In a face-to-face conversation, you end up saying more in subtle gestures, tics, and shifting of pose than you do in words. Unfortunately, most of us would likely miss most of these cues.
In a face-to-face conversation, you end up saying more in subtle gestures, tics, and shifting of pose than you do in words. Unfortunately, most of us would likely miss most of these cues. Sure, we may wise up later, replaying the conversation in our heads—X did twiddle his thumbs while answering the question, Y looked away while agreeing with the boss, Z repeatedly promised he would come to the party, but kept shifting weight from one foot to the other, etc. But how many of us actually catch on while the conversation is happening? If this is the case with us humans, imagine how badly the slightly intelligent machines we have built must be failing at this. They rely on software-based voice, limited visual, textual or other modes of communication in their interaction with us, and even with facial recognition getting better and better and helping decipher a handful of human expressions, they are likely to have little clue about a human user’s actual state of mind.

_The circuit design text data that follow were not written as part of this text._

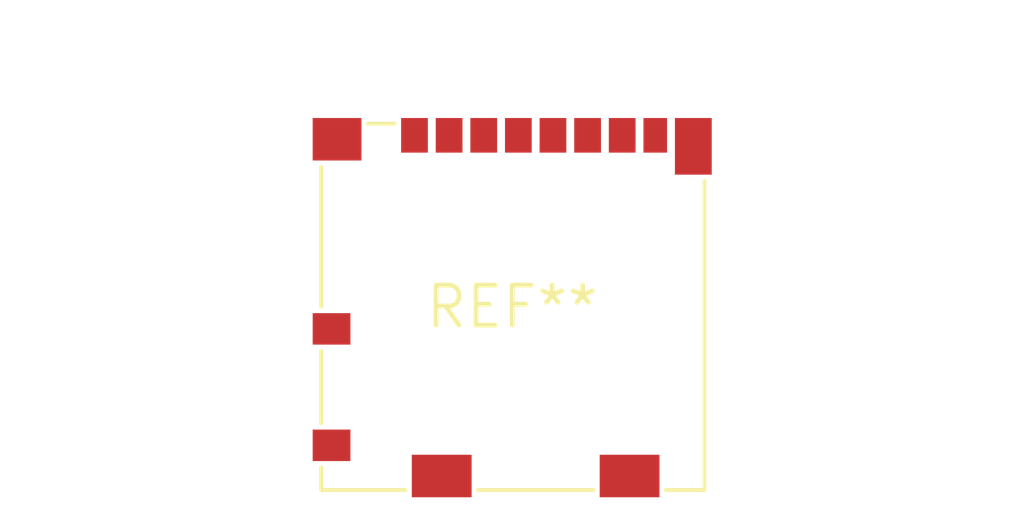
<source format=kicad_pcb>
(kicad_pcb (version 20240108) (generator pcbnew)

  (general
    (thickness 1.6)
  )

  (paper "A4")
  (layers
    (0 "F.Cu" signal)
    (31 "B.Cu" signal)
    (32 "B.Adhes" user "B.Adhesive")
    (33 "F.Adhes" user "F.Adhesive")
    (34 "B.Paste" user)
    (35 "F.Paste" user)
    (36 "B.SilkS" user "B.Silkscreen")
    (37 "F.SilkS" user "F.Silkscreen")
    (38 "B.Mask" user)
    (39 "F.Mask" user)
    (40 "Dwgs.User" user "User.Drawings")
    (41 "Cmts.User" user "User.Comments")
    (42 "Eco1.User" user "User.Eco1")
    (43 "Eco2.User" user "User.Eco2")
    (44 "Edge.Cuts" user)
    (45 "Margin" user)
    (46 "B.CrtYd" user "B.Courtyard")
    (47 "F.CrtYd" user "F.Courtyard")
    (48 "B.Fab" user)
    (49 "F.Fab" user)
    (50 "User.1" user)
    (51 "User.2" user)
    (52 "User.3" user)
    (53 "User.4" user)
    (54 "User.5" user)
    (55 "User.6" user)
    (56 "User.7" user)
    (57 "User.8" user)
    (58 "User.9" user)
  )

  (setup
    (pad_to_mask_clearance 0)
    (pcbplotparams
      (layerselection 0x00010fc_ffffffff)
      (plot_on_all_layers_selection 0x0000000_00000000)
      (disableapertmacros false)
      (usegerberextensions false)
      (usegerberattributes false)
      (usegerberadvancedattributes false)
      (creategerberjobfile false)
      (dashed_line_dash_ratio 12.000000)
      (dashed_line_gap_ratio 3.000000)
      (svgprecision 4)
      (plotframeref false)
      (viasonmask false)
      (mode 1)
      (useauxorigin false)
      (hpglpennumber 1)
      (hpglpenspeed 20)
      (hpglpendiameter 15.000000)
      (dxfpolygonmode false)
      (dxfimperialunits false)
      (dxfusepcbnewfont false)
      (psnegative false)
      (psa4output false)
      (plotreference false)
      (plotvalue false)
      (plotinvisibletext false)
      (sketchpadsonfab false)
      (subtractmaskfromsilk false)
      (outputformat 1)
      (mirror false)
      (drillshape 1)
      (scaleselection 1)
      (outputdirectory "")
    )
  )

  (net 0 "")

  (footprint "microSD_HC_Molex_104031-0811" (layer "F.Cu") (at 0 0))

)

</source>
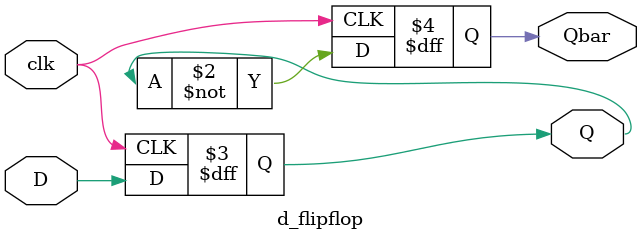
<source format=v>
`timescale 1ns / 1ps


module d_flipflop(
    input clk,        //input slow clock
    input D,       //pushbutton
    output reg Q,         
    output reg Qbar
    );
    
    always@(posedge clk)
    begin
        Q <= D;
        Qbar <= ~Q;
    end
endmodule

</source>
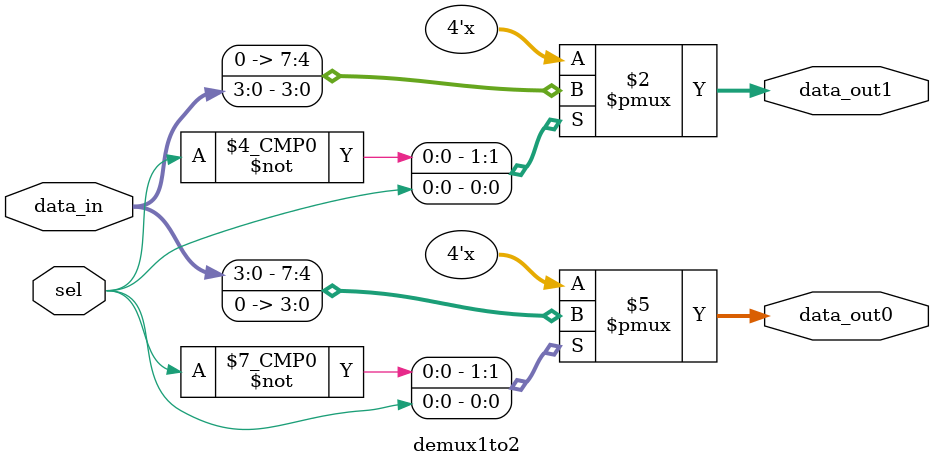
<source format=v>
module demux1to2
#(
	parameter WIDTH		= 4
	
)
(
	input		[WIDTH-1:0]	data_in,
	input					sel,
	output reg	[WIDTH-1:0]	data_out0,
	output reg	[WIDTH-1:0]	data_out1
);

always@(*)
	case(sel)
		1'b0: begin
			data_out0 = data_in;
			data_out1 = 0;
		end
		1'b1: begin
			data_out0 = 0;
			data_out1 = data_in;
		end
		default: begin
			data_out0 = 0;
			data_out1 = 0;
		end
	endcase
endmodule
</source>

AI and intelligent robotics will increasingly become a part of daily living, and as this happens, there will be need for robots and intelligent machines to understand us, and not just our commands and instructions. Robotics researchers at the Carnegie Mellon University (CMU) have brought us closer to this. Open Pose, the new technology that they have released on Github as open source, fills the gap between plain vanilla interaction and meaningful, somewhat sensitive communication. Open Pose tracks human body language in real time and lets machines study and interpret these. Some robots today can interpret individual body poses, but this isn’t enough to understand non-verbal communication, especially for large groups.

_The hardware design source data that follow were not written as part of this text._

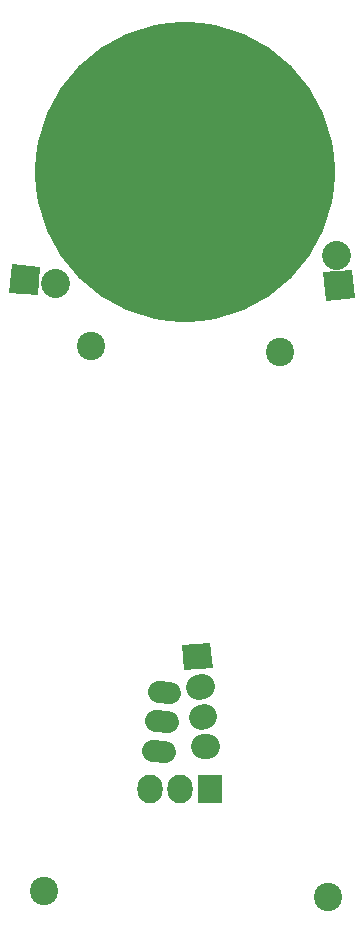
<source format=gbs>
G04 #@! TF.FileFunction,Soldermask,Bot*
%FSLAX46Y46*%
G04 Gerber Fmt 4.6, Leading zero omitted, Abs format (unit mm)*
G04 Created by KiCad (PCBNEW 4.0.2-stable) date Thursday, February 23, 2017 'PMt' 11:52:06 PM*
%MOMM*%
G01*
G04 APERTURE LIST*
%ADD10C,0.100000*%
%ADD11C,1.901140*%
%ADD12C,2.400000*%
%ADD13C,2.432000*%
%ADD14C,2.127200*%
%ADD15R,2.127200X2.432000*%
%ADD16O,2.127200X2.432000*%
%ADD17C,25.400000*%
G04 APERTURE END LIST*
D10*
D11*
X83497211Y-126573835D02*
X82502789Y-126486835D01*
X83275835Y-129104170D02*
X82281413Y-129017170D01*
X83718587Y-124043500D02*
X82724165Y-123956500D01*
D12*
X93004133Y-95187141D03*
X97039880Y-141315937D03*
D10*
G36*
X70082646Y-90205391D02*
X70294609Y-87782646D01*
X72717354Y-87994609D01*
X72505391Y-90417354D01*
X70082646Y-90205391D01*
X70082646Y-90205391D01*
G37*
D13*
X73930335Y-89321376D02*
X73930335Y-89321376D01*
D10*
G36*
X87118674Y-119834466D02*
X87304072Y-121953571D01*
X84881326Y-122165534D01*
X84695928Y-120046429D01*
X87118674Y-119834466D01*
X87118674Y-119834466D01*
G37*
D14*
X86373196Y-123517052D02*
X86069556Y-123543618D01*
X86594571Y-126047386D02*
X86290931Y-126073952D01*
X86815947Y-128577721D02*
X86512307Y-128604287D01*
D10*
G36*
X96894609Y-90857354D02*
X96682646Y-88434609D01*
X99105391Y-88222646D01*
X99317354Y-90645391D01*
X96894609Y-90857354D01*
X96894609Y-90857354D01*
G37*
D13*
X97778624Y-87009665D02*
X97778624Y-87009665D01*
D15*
X87080000Y-132200000D03*
D16*
X84540000Y-132200000D03*
X82000000Y-132200000D03*
D12*
X73000000Y-140812859D03*
X77035747Y-94684063D03*
D17*
X85000000Y-80000000D03*
M02*

</source>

Using computer vision and machine learning to process video frames, Open Pose tracks multiple people simultaneously. It tracks barely perceptible movement of a person’s head, facial features, torso and limbs, and even individual fingers. The CMU researchers used a dome lined with 500 cameras to capture body poses of various individuals from a wide range of angles and built a data set with the images. The images were passed through a “keypoint detector” that identified and labelled specific body parts. The detected keypoints were then projected in 3D and body-tracking algorithms were developed to understand how each pose or movement appeared from different perspectives. The system was taught to determine how, for instance, a whole hand looked when it is in a particular position, even if some fingers are not completely visible.

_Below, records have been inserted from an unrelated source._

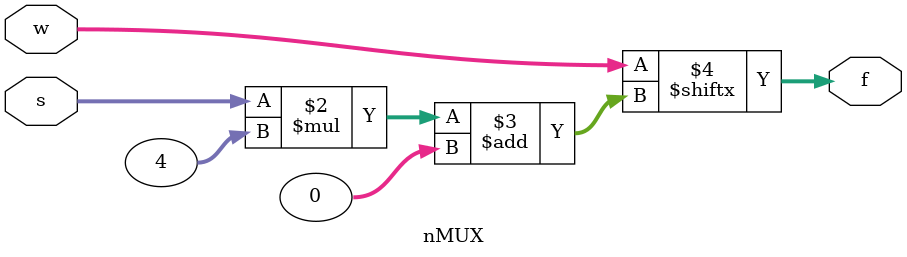
<source format=v>
module nMUX
#(parameter n=4 , m=4)(
    input [ (n * m)-1 : 0 ] w,
    input [ $clog2 (n)-1 : 0 ] s,
    output reg [m-1:0] f
);

always @(w,s) begin
        f = w[s*m +: m];
end

endmodule
</source>
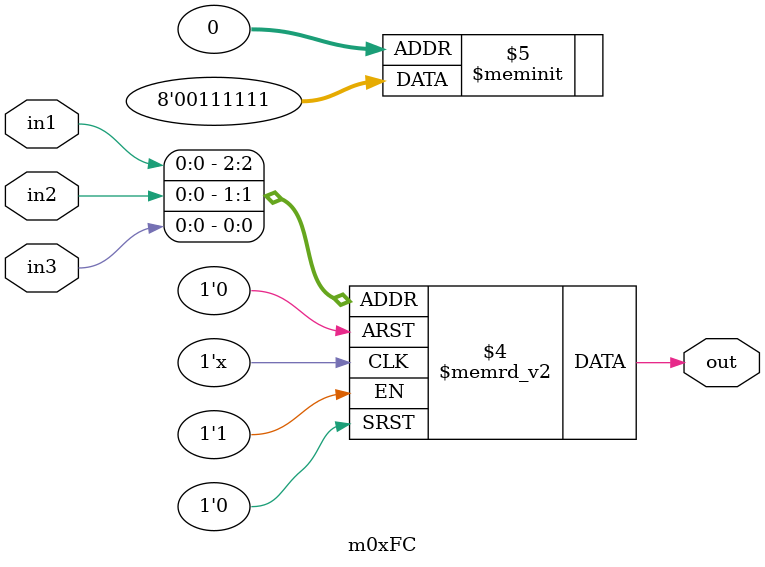
<source format=v>
module m0xFC(output out, input in1, in2, in3);

   always @(in1, in2, in3)
     begin
        case({in1, in2, in3})
          3'b000: {out} = 1'b1;
          3'b001: {out} = 1'b1;
          3'b010: {out} = 1'b1;
          3'b011: {out} = 1'b1;
          3'b100: {out} = 1'b1;
          3'b101: {out} = 1'b1;
          3'b110: {out} = 1'b0;
          3'b111: {out} = 1'b0;
        endcase // case ({in1, in2, in3})
     end // always @ (in1, in2, in3)

endmodule // m0xFC
</source>
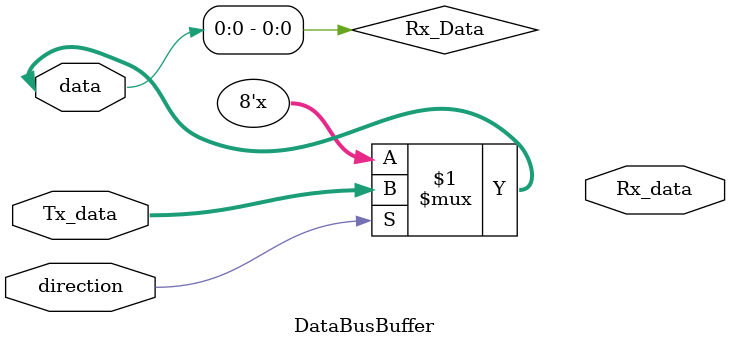
<source format=v>
module DataBusBuffer (
    inout [7:0] data, //internal bus when send ** output **  or bus from pc when read so **input** 
    input direction,  //1>>sending to pc
    output [7:0] Rx_data, //recieved data
    input [7:0] Tx_data //sent data
);
 
assign data = direction ? Tx_data : 8'bZ;
assign Rx_Data = data;

endmodule
</source>
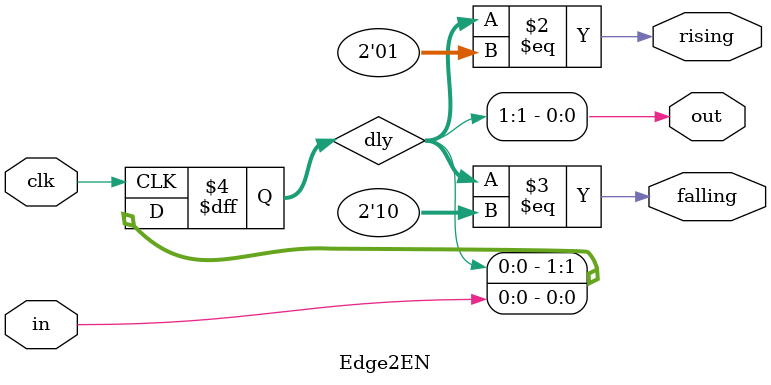
<source format=sv>
module Edge2EN #( parameter SYNC_STG = 1 )(
    input wire clk, in,
    output logic rising, falling, out
);

    logic [SYNC_STG:0] dly;
    always_ff@(posedge clk) begin  
        dly <= { dly[ SYNC_STG - 1 : 0] , in}; end

    assign rising = (SYNC_STG? dly[SYNC_STG-:2] : {dly,in} ) == 2'b01;      
    assign falling = (SYNC_STG? dly[SYNC_STG-:2] : {dly,in} ) == 2'b10;
    assign out = dly[SYNC_STG];

endmodule

</source>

With the code released to the public via Github, there is bound to be a great deal of experimentation and the dataset could grow vastly. This could vastly improve the quality of human-machine interaction—it will allow machines to even understand moods and whether a human is amenable to an interruption by a machine and whatnot. If you are angry that a robot has taken your job, it might actually know whether it should avoid you or offer some well-meaning counselling!